When you feel it is time to resign from your job, you want to ensure that you maintain a professional image. Parting ways with your current employer on good terms is always going to be the best possible scenario. However, when it comes to the actual resignation bit, it can be quite daunting. This article will show you how to resign professionally to put your mind at ease.
Before you resign
Before you actually take the plunge and resign there are a couple of crucial things you need to have. This would be your job offer letter and a start date. Resigning and giving notice often means that a leaving date gets set in stone, so you will want to make sure you have that information and a job to go to. Also be aware of your resignation period, as this may affect your start date with your new employer. In the event you are resigning without a job to go to, try and put some plans into place for financial stability so you can work out your next move. All of these things will give you confidence during a resignation meeting.
Writing your resignation letter and giving adequate notice
Your line manager is usually the person you would discuss your resignation with first. They will require a letter of resignation. Your line manager may also need to forward this to your HR department. Within the letter always remain professional and positive. You will also want to highlight your notice period and your intended leave date within it. Check your contract to understand what minimum notice period you will need to give if you are unsure.
Whilst you are working your notice, you might be required to train a new member of staff to take over your role, or prepare some handover documents to help with the transition period. Always remain professional and polite. Maintaining good relationships with previous employers will always be worthwhile in the future.
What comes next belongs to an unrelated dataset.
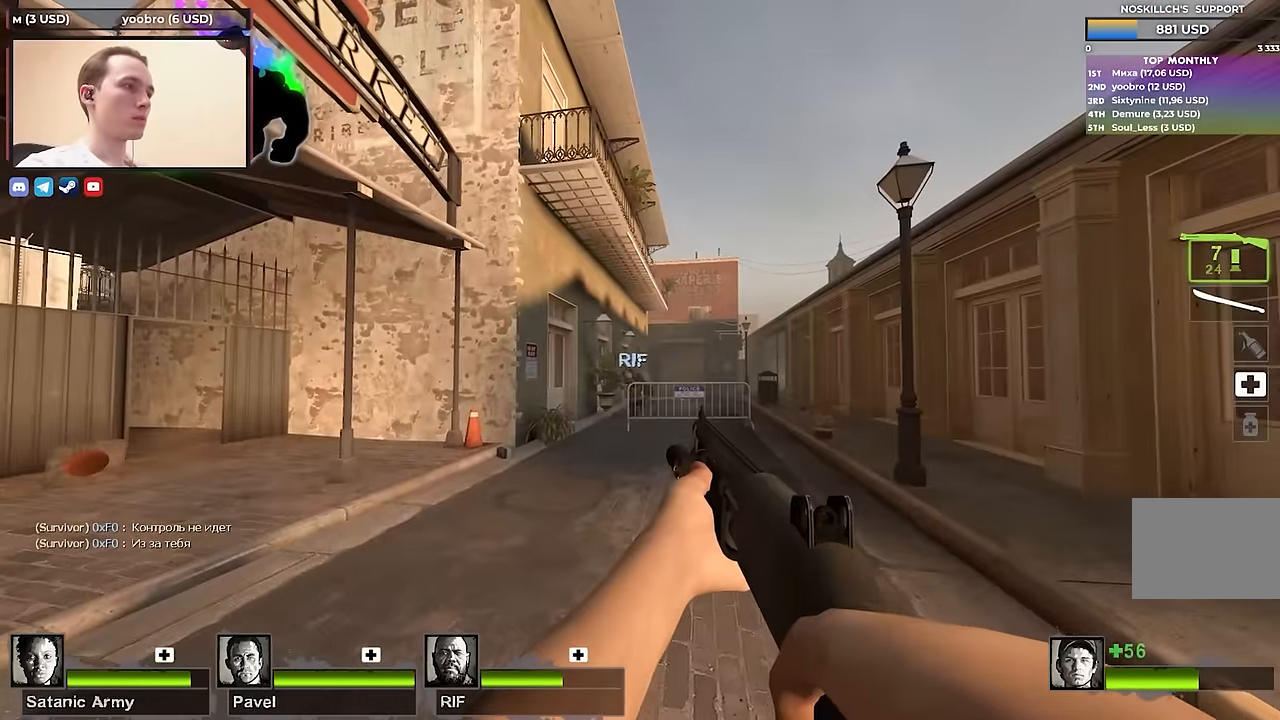
{"keys": ["a"], "events": [[267, "a", "down"]]}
What to do after you resign?
There are some things you might need to do straight away whereas others might be completed nearer the time of you leaving. Work up until your last day, you always want to part on good terms!
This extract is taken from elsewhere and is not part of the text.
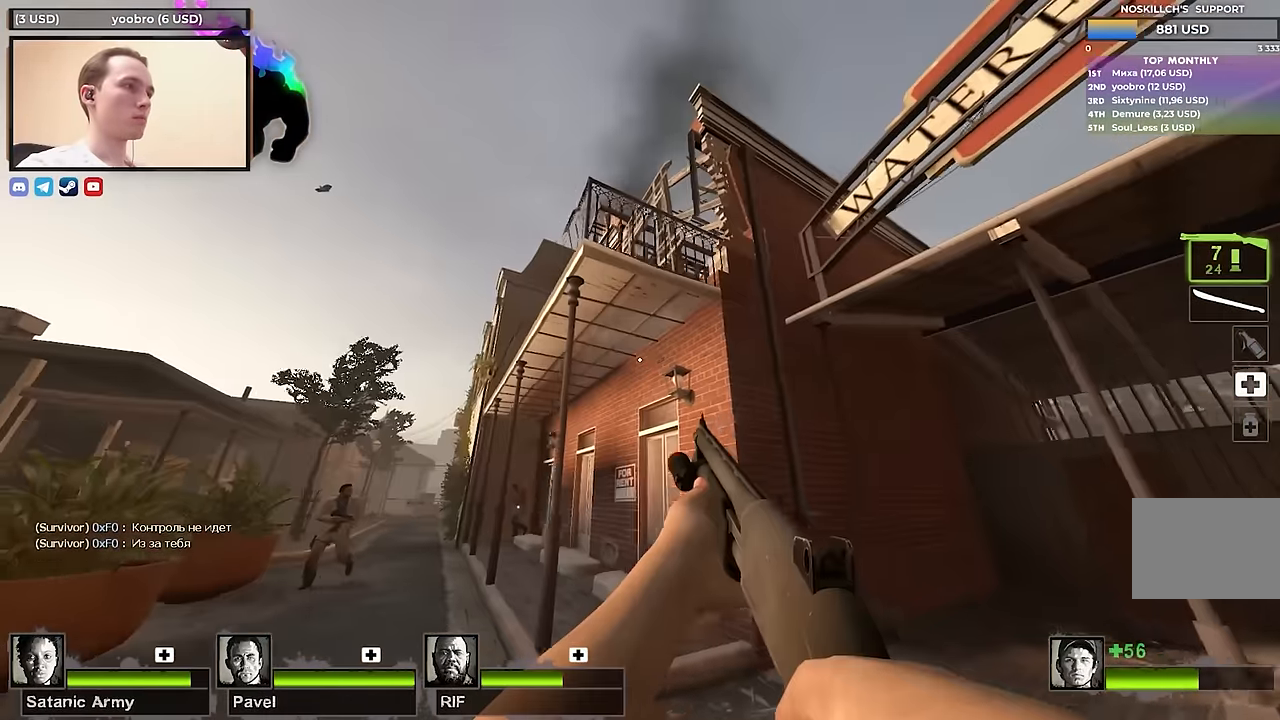
{"keys": ["d", "w"], "events": [[317, "a", "up"], [367, "d", "down"], [417, "w", "down"]]}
Participate in Exit Interview
Most jobs will require an exit interview as part of the leaving process. They are normally held by your line manager or a member of Human Resources. You’ll be asked a range of questions to see why you are leaving and there will be an opportunity to provide feedback. t.
Keeping in touch
Try to keep in touch with as many of your colleagues as you can as they can become a great source of networking contacts that may prove valuable in your next role or venture. It is always good to maintain working relationships.